Janice grimaced guiltily. ‘I didn’t mean to,’ she said. ‘But when he didn’t answer, I leaned across the bed to shake him by the shoulder. That’s when he sort of flopped over on his back and the bedclothes fell away and I could see . . .’

She stopped and took several deep breaths. ‘I could see that he was dead,’ she ended.

‘Did you see any sign of anyone else having been in the room?’

Janice looked down at her hands. ‘I think there might have been,’ she said softly. ‘It’s a big bed and the other pillow looked as if someone’s head had been on it. I don’t
know,
mind you, but since you ask, that’s the way it looked to me.’

‘I see. Anything else?’

‘No.’

‘Did you touch anything in the room?’

‘No. At least I don’t think I did.’

‘What about in the rest of the house?’

Janice thought. ‘The front door, some of the door handles downstairs, and the banister, but I think that’s all.’

‘You called us on your mobile phone?’

‘That’s right. When I saw the way things were, I didn’t want to touch anything, not even the phone, so I used my own.’
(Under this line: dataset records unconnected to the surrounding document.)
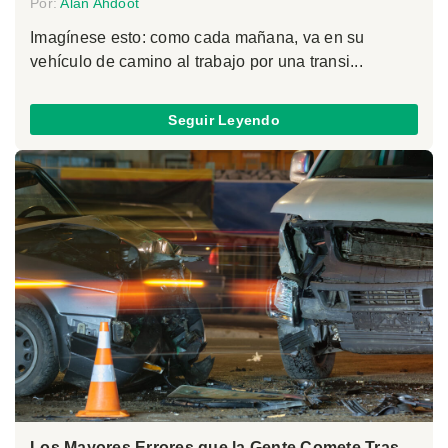
Por:
Alan Ahdoot
Imagínese esto: como cada mañana, va en su
vehículo de camino al trabajo por una transi...
Seguir Leyendo
Los Mayores Errores que la Gente Comete Tras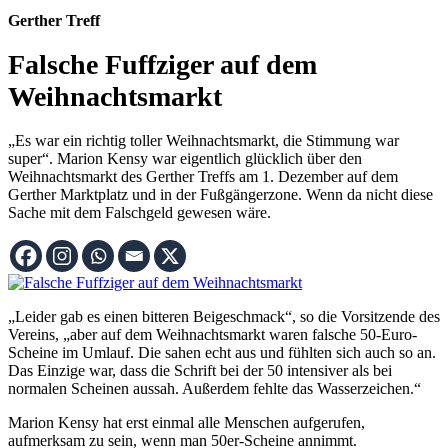
Gerther Treff
Falsche Fuffziger auf dem
Weihnachtsmarkt
„Es war ein richtig toller Weihnachtsmarkt, die Stimmung war
super“. Marion Kensy war eigentlich glücklich über den
Weihnachtsmarkt des Gerther Treffs am 1. Dezember auf dem
Gerther Marktplatz und in der Fußgängerzone. Wenn da nicht diese
Sache mit dem Falschgeld gewesen wäre.
„Leider gab es einen bitteren Beigeschmack“, so die Vorsitzende des
Vereins, „aber auf dem Weihnachtsmarkt waren falsche 50-Euro-
Scheine im Umlauf. Die sahen echt aus und fühlten sich auch so an.
Das Einzige war, dass die Schrift bei der 50 intensiver als bei
normalen Scheinen aussah. Außerdem fehlte das Wasserzeichen.“
Marion Kensy hat erst einmal alle Menschen aufgerufen,
aufmerksam zu sein, wenn man 50er-Scheine annimmt.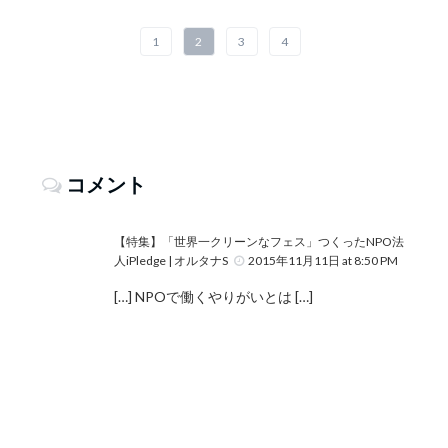
1
2
3
4
コメント
【特集】「世界一クリーンなフェス」つくったNPO法
人iPledge | オルタナS
2015年11月11日 at 8:50 PM
[…] NPOで働くやりがいとは […]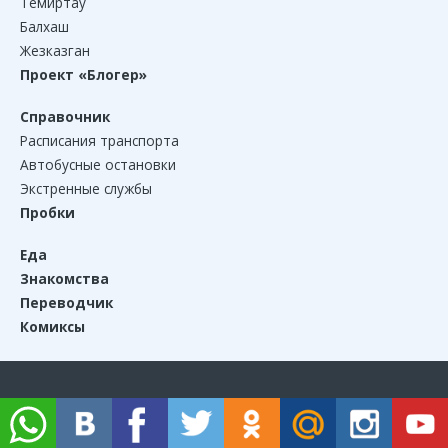
Темиртау
Балхаш
Жезказган
Проект «Блогер»
Справочник
Расписания транспорта
Автобусные остановки
Экстренные службы
Пробки
Еда
Знакомства
Переводчик
Комиксы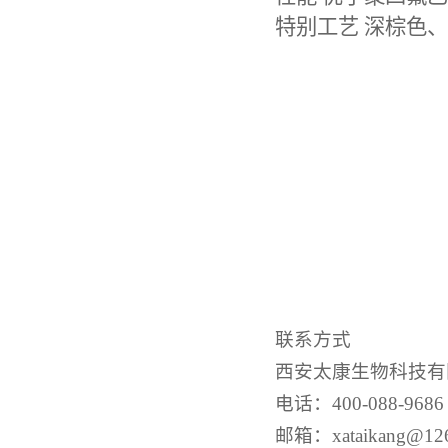
特别工艺
深棕色、
联系方式
西安太康
生物
科技有
电话：
400-088-9686
邮箱：
xataikang@12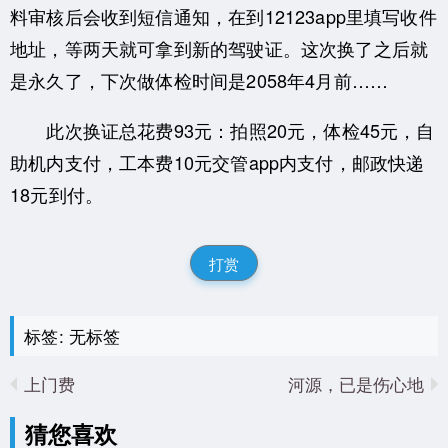
料审核后会收到短信通知，在到12123app里填写收件
地址，等两天就可拿到新的驾驶证。这次换了之后就
是永久了，下次做体检时间是2058年4月前……
此次换证总花费93元：拍照20元，体检45元，自
助机内支付，工本费10元交管app内支付，邮政快递
18元到付。
打赏
标签: 无标签
上门费
河源，已是伤心地
猜您喜欢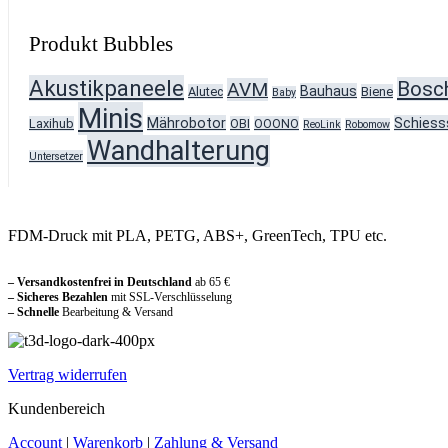
Produkt Bubbles
Akustikpaneele
Bosc
AVM
Bauhaus
Alutec
Biene
Baby
Minis
Mährobotor
Schiess
Laxihub
OBI
OOONO
ReoLink
Robomow
Wandhalterung
Untersetzer
FDM-Druck mit PLA, PETG, ABS+, GreenTech, TPU etc.
Sicher und vertraut einkaufen
– Versandkostenfrei in Deutschland
ab 65 €
– Sicheres Bezahlen
mit SSL-Verschlüsselung
–
Schnelle
Bearbeitung & Versand
Vertrag widerrufen
Kundenbereich
Account
|
Warenkorb
|
Zahlung & Versand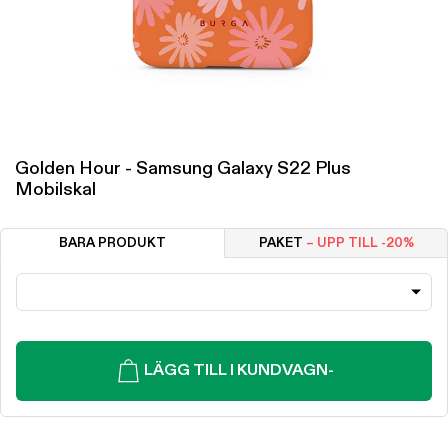
Golden Hour - Samsung Galaxy S22 Plus
Mobilskal
BARA PRODUKT
PAKET
– UPP TILL -20%
LÄGG TILL I KUNDVAGN
-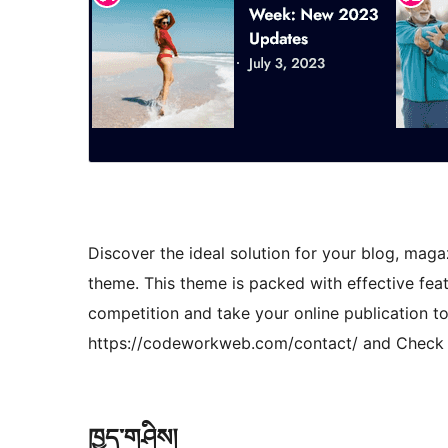
Discover the ideal solution for your blog, maga
theme. This theme is packed with effective feat
competition and take your online publication t
https://codeworkweb.com/contact/ and Check
ཁྱད་གཤིས།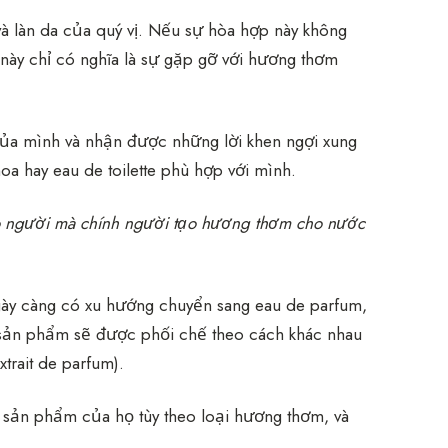
 và làn da của quý vị. Nếu sự hòa hợp này không
 này chỉ có nghĩa là sự gặp gỡ với hương thơm
của mình và nhận được những lời khen ngợi xung
a hay eau de toilette phù hợp với mình.
ho người mà chính người tạo hương thơm cho nước
ngày càng có xu hướng chuyển sang eau de parfum,
i sản phẩm sẽ được phối chế theo cách khác nhau
xtrait de parfum).
ế sản phẩm của họ tùy theo loại hương thơm, và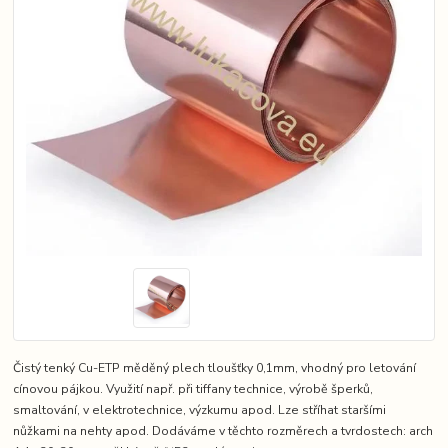
Čistý tenký Cu-ETP měděný plech tloušťky 0,1mm, vhodný pro letování
cínovou pájkou. Využití např. při tiffany technice, výrobě šperků,
smaltování, v elektrotechnice, výzkumu apod. Lze stříhat staršími
nůžkami na nehty apod. Dodáváme v těchto rozměrech a tvrdostech: arch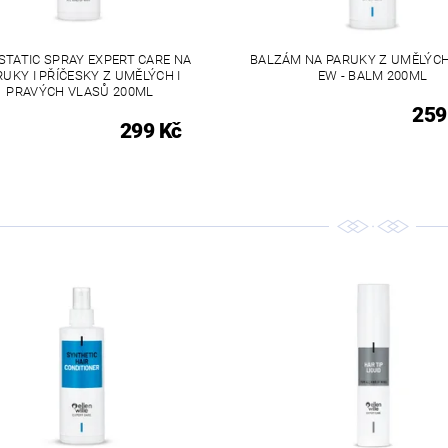
STATIC SPRAY EXPERT CARE NA
BALZÁM NA PARUKY Z UMĚLÝC
RUKY I PŘÍČESKY Z UMĚLÝCH I
EW - BALM 200ML
PRAVÝCH VLASŮ 200ML
259
299 Kč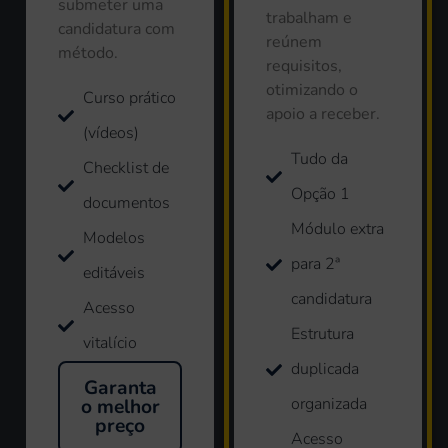
submeter uma
trabalham e
candidatura com
reúnem
método.
requisitos,
otimizando o
Curso prático
apoio a receber.
(vídeos)
Tudo da
Checklist de
Opção 1
documentos
Módulo extra
Modelos
para 2ª
editáveis
candidatura
Acesso
Estrutura
vitalício
duplicada
Garanta
organizada
o melhor
preço
Acesso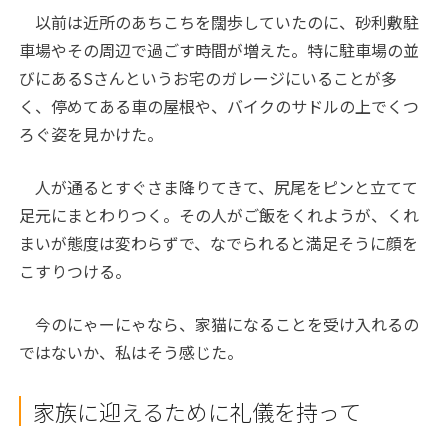
以前は近所のあちこちを闊歩していたのに、砂利敷駐
車場やその周辺で過ごす時間が増えた。特に駐車場の並
びにあるSさんというお宅のガレージにいることが多
く、停めてある車の屋根や、バイクのサドルの上でくつ
ろぐ姿を見かけた。
人が通るとすぐさま降りてきて、尻尾をピンと立てて
足元にまとわりつく。その人がご飯をくれようが、くれ
まいが態度は変わらずで、なでられると満足そうに顔を
こすりつける。
今のにゃーにゃなら、家猫になることを受け入れるの
ではないか、私はそう感じた。
家族に迎えるために礼儀を持って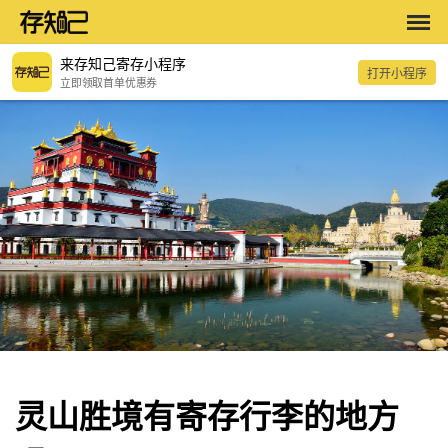
来存知己寄存小程序
打开小程序
立即领取首单优惠券
灵山胜境有寄存行李的地方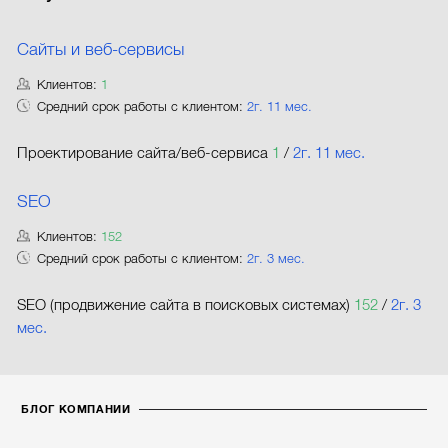
Сайты и веб-сервисы
Клиентов:
1
Средний срок работы с клиентом:
2г. 11 мес.
Проектирование сайта/веб-сервиса
1
/
2г. 11 мес.
SEO
Клиентов:
152
Средний срок работы с клиентом:
2г. 3 мес.
SEO (продвижение сайта в поисковых системах)
152
/
2г. 3
мес.
БЛОГ КОМПАНИИ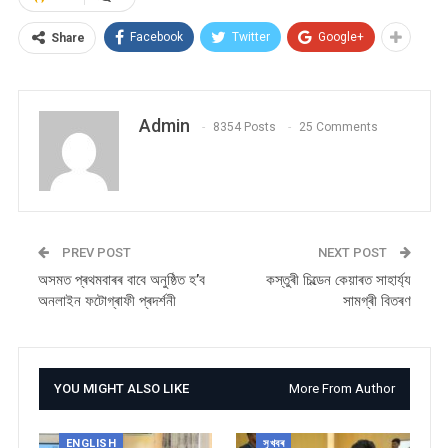
Facebook
Twitter
Google+
Share
Admin
8354 Posts
25 Comments
PREV POST
NEXT POST
অসমত প্ৰথমবাৰৰ বাবে অনুষ্ঠিত হ’ব
কস্তুৰী চিল্ডেন কেয়াৰত সাহাৰ্য্য
অনলাইন ফটোগ্ৰাফী প্ৰদৰ্শনী
সামগ্ৰী বিতৰণ
YOU MIGHT ALSO LIKE
More From Author
ENGLISH
সুখবৰ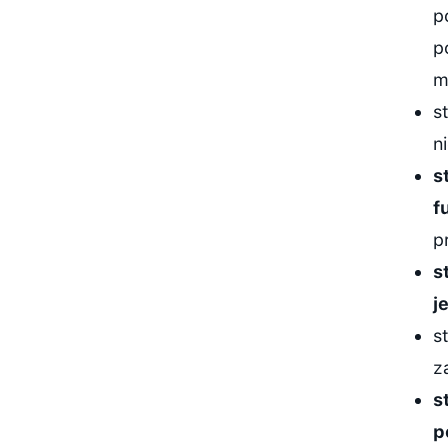
p
p
m
s
n
s
f
p
s
j
s
z
s
p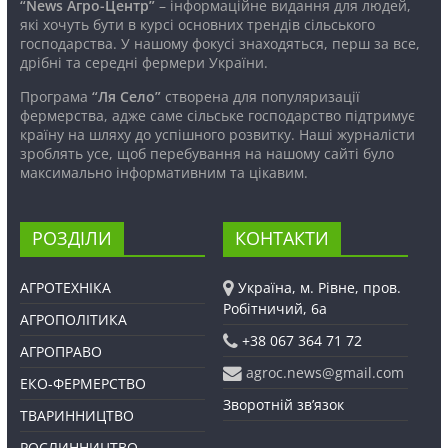
“News Агро-Центр”
– інформаційне видання для людей,
які хочуть бути в курсі основних трендів сільського
господарства. У нашому фокусі знаходяться, перш за все,
дрібні та середні фермери України.
Програма
“Ля Село”
створена для популяризації
фермерства, адже саме сільське господарство підтримує
країну на шляху до успішного розвитку. Наші журналісти
зроблять усе, щоб перебування на нашому сайті було
максимально інформативним та цікавим.
РОЗДІЛИ
КОНТАКТИ
АГРОТЕХНІКА
Україна, м. Рівне, пров.
Робітничий, 6а
АГРОПОЛІТИКА
+38 067 364 71 72
АГРОПРАВО
agroc.news@gmail.com
ЕКО-ФЕРМЕРСТВО
Зворотній зв’язок
ТВАРИННИЦТВО
РОСЛИННИЦТВО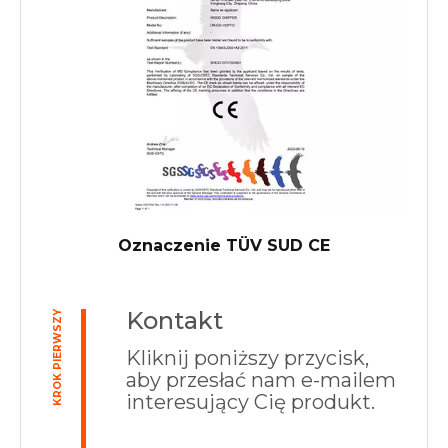
Oznaczenie TÜV SUD CE
Kontakt
KROK PIERWSZY
Kliknij poniższy przycisk,
aby przesłać nam e-mailem
interesujący Cię produkt.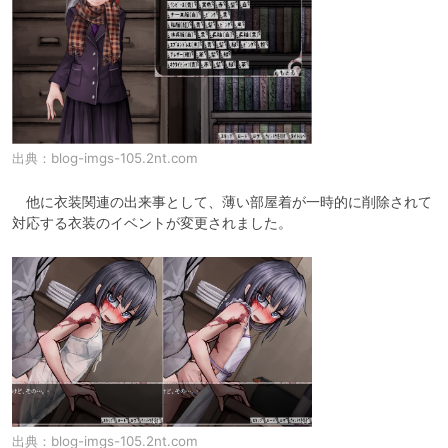
出典：
blog-imgs-105.2nt.com
　他に衣装関連の出来事として、薄い部屋着が一時的に削除されて
対応する衣装のイベントが変更されました。
出典：
blog-imgs-105.2nt.com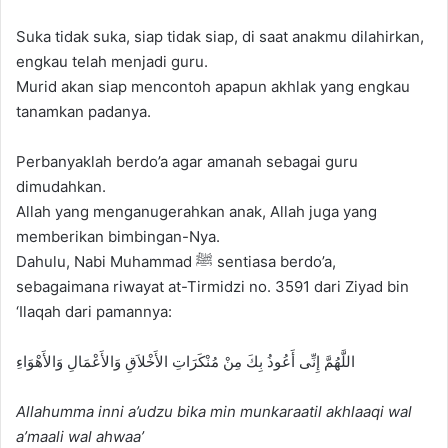
Suka tidak suka, siap tidak siap, di saat anakmu dilahirkan,
engkau telah menjadi guru.
Murid akan siap mencontoh apapun akhlak yang engkau
tanamkan padanya.
Perbanyaklah berdo’a agar amanah sebagai guru
dimudahkan.
Allah yang menganugerahkan anak, Allah juga yang
memberikan bimbingan-Nya.
Dahulu, Nabi Muhammad ﷺ sentiasa berdo’a,
sebagaimana riwayat at-Tirmidzi no. 3591 dari Ziyad bin
‘Ilaqah dari pamannya:
اللَّهُمَّ إِنِّى أَعُوذُ بِكَ مِنْ مُنْكَرَاتِ الأَخْلاَقِ وَالأَعْمَالِ وَالأَهْوَاءِ
Allahumma inni a’udzu bika min munkaraatil akhlaaqi wal
a’maali wal ahwaa’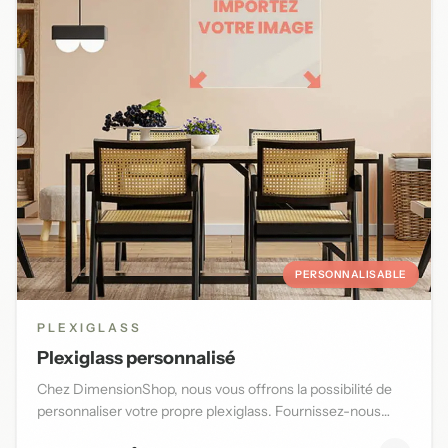
PERSONNALISABLE
PLEXIGLASS
Plexiglass personnalisé
Chez DimensionShop, nous vous offrons la possibilité de
personnaliser votre propre plexiglass. Fournissez-nous
l'image d...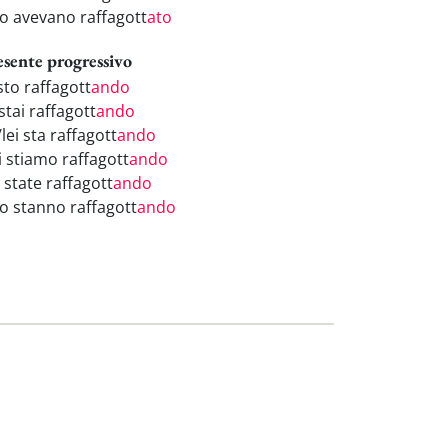
ro avevano raffagott
ato
esente progressivo
sto raffagott
ando
stai raffagott
ando
/lei sta raffagott
ando
i stiamo raffagott
ando
 state raffagott
ando
ro stanno raffagott
ando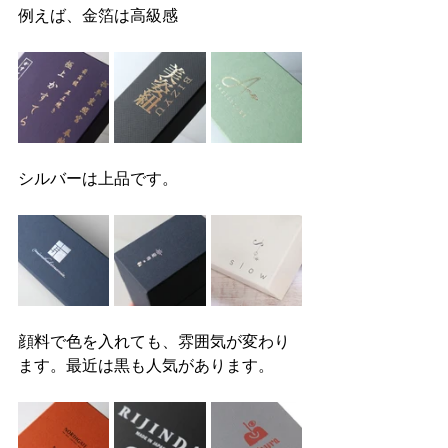
例えば、金箔は高級感
シルバーは上品です。
顔料で色を入れても、雰囲気が変わり
ます。最近は黒も人気があります。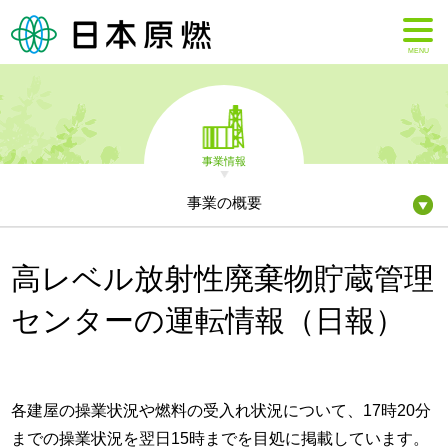
MENU
事業情報
事業の概要
高レベル放射性廃棄物貯蔵管理
センターの運転情報（日報）
各建屋の操業状況や燃料の受入れ状況について、17時20分
までの操業状況を翌日15時までを目処に掲載しています。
Apparently television did have some educational value after all, thought Paget. ‘You didn’t call an ambulance?’

‘Not much point, was there? It wasn’t just the wounds and the blood. His eyes were open and he was stone cold to the touch.’ Janice shivered at the memory.

‘And you waited outside on the step until the first car arrived?’

‘That’s right.’

Paget got to his feet. ‘Thank you very much, Mrs West,’ he said. ‘I must say you kept a very cool head under the circumstances, and I appreciate it. We will arrange for you to make a formal statement in the next day or two, but in the meantime I can arrange to have someone take you home.’